Biased agonists of G protein–coupled receptors may present a means to refine receptor signaling in a way that separates side effects from therapeutic properties. Several studies have shown that agonists that activate the κ-opioid receptor (KOR) in a manner that favors G protein coupling over β-arrestin2 recruitment in cell culture may represent a means to treat pain and itch while avoiding sedation and dysphoria. Although it is attractive to speculate that the bias between G protein signaling and β-arrestin2 recruitment is the reason for these divergent behaviors, little evidence has emerged to show that these signaling pathways diverge in the neuronal environment. We further explored the influence of cellular context on biased agonism at KOR ligand–directed signaling toward G protein pathways over β-arrestin–dependent pathways and found that this bias persists in striatal neurons. These findings advance our understanding of how a G protein–biased agonist signal differs between cell lines and primary neurons, demonstrate that measuring [³⁵S]GTPγS binding and the regulation of adenylyl cyclase activity are not necessarily orthogonal assays in cell lines, and emphasize the contributions of the environment to assessing biased agonism.

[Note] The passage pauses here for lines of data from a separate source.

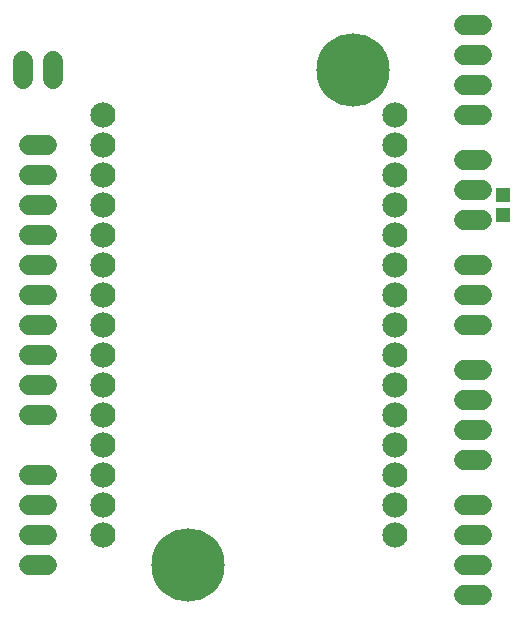
<source format=gbr>
G04 EAGLE Gerber RS-274X export*
G75*
%MOMM*%
%FSLAX34Y34*%
%LPD*%
%INSoldermask Bottom*%
%IPPOS*%
%AMOC8*
5,1,8,0,0,1.08239X$1,22.5*%
G01*
%ADD10C,2.133600*%
%ADD11C,1.727200*%
%ADD12R,1.203200X1.303200*%
%ADD13C,6.203188*%


D10*
X588500Y660500D03*
X588500Y635100D03*
X588500Y609700D03*
X588500Y584300D03*
X588500Y558900D03*
X588500Y533500D03*
X588500Y508100D03*
X588500Y482700D03*
X588500Y457300D03*
X588500Y431900D03*
X588500Y406500D03*
X588500Y381100D03*
X588500Y355700D03*
X588500Y330300D03*
X588500Y304900D03*
X836200Y660500D03*
X836200Y635100D03*
X836200Y609700D03*
X836200Y584300D03*
X836200Y558900D03*
X836200Y533500D03*
X836200Y508100D03*
X836200Y482700D03*
X836200Y457300D03*
X836200Y431900D03*
X836200Y406500D03*
X836200Y381100D03*
X836200Y355700D03*
X836200Y330300D03*
X836200Y304900D03*
D11*
X541020Y406400D02*
X525780Y406400D01*
X525780Y431800D02*
X541020Y431800D01*
X541020Y457200D02*
X525780Y457200D01*
X525780Y584200D02*
X541020Y584200D01*
X541020Y609600D02*
X525780Y609600D01*
X525780Y635000D02*
X541020Y635000D01*
X541020Y482600D02*
X525780Y482600D01*
X525780Y508000D02*
X541020Y508000D01*
X541020Y558800D02*
X525780Y558800D01*
X525780Y533400D02*
X541020Y533400D01*
X541020Y279400D02*
X525780Y279400D01*
X525780Y304800D02*
X541020Y304800D01*
X541020Y330200D02*
X525780Y330200D01*
X525780Y355600D02*
X541020Y355600D01*
X894080Y330200D02*
X909320Y330200D01*
X909320Y304800D02*
X894080Y304800D01*
X894080Y279400D02*
X909320Y279400D01*
X909320Y254000D02*
X894080Y254000D01*
X894080Y444500D02*
X909320Y444500D01*
X909320Y419100D02*
X894080Y419100D01*
X894080Y393700D02*
X909320Y393700D01*
X909320Y368300D02*
X894080Y368300D01*
X894080Y736600D02*
X909320Y736600D01*
X909320Y711200D02*
X894080Y711200D01*
X894080Y685800D02*
X909320Y685800D01*
X909320Y660400D02*
X894080Y660400D01*
X894080Y533400D02*
X909320Y533400D01*
X909320Y508000D02*
X894080Y508000D01*
X894080Y482600D02*
X909320Y482600D01*
X909320Y622300D02*
X894080Y622300D01*
X894080Y596900D02*
X909320Y596900D01*
X909320Y571500D02*
X894080Y571500D01*
D12*
X927100Y592700D03*
X927100Y575700D03*
D11*
X520700Y690880D02*
X520700Y706120D01*
X546100Y706120D02*
X546100Y690880D01*
D13*
X800100Y698500D03*
X660400Y279400D03*
M02*

</source>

G蛋白偶联受体的偏向激动剂可能会提供一种以分离副作用和治疗特性的方式改善受体信号传导的方法。几项研究表明，激动剂激活κ阿片受体（KOR）的方式比细胞培养中的β-arrestin2募集更有利于G蛋白偶联，这可能是一种治疗疼痛和瘙痒而又避免镇静和烦躁不安的方法。尽管推测G蛋白信号传导和β-arrestin2募集之间的偏倚是造成这些差异行为的原因很有吸引力，但几乎没有证据表明这些信号通路在神经元环境中会产生差异。我们进一步探索了细胞背景对KOR配体定向的G信号通路上的β受体阻滞剂依赖性途径的G激动剂偏向激动作用的影响，并发现这种偏倚在纹状体神经元中持续存在。这些发现使我们进一步了解了G蛋白偏向激动剂信号在细胞系和原代神经元之间是如何不同的，证明了测量[³⁵ S]GTPγS的结合和腺苷酸环化酶活性的调节不一定是细胞系中的正交测定，而是强调环境对评估偏向激动性的贡献。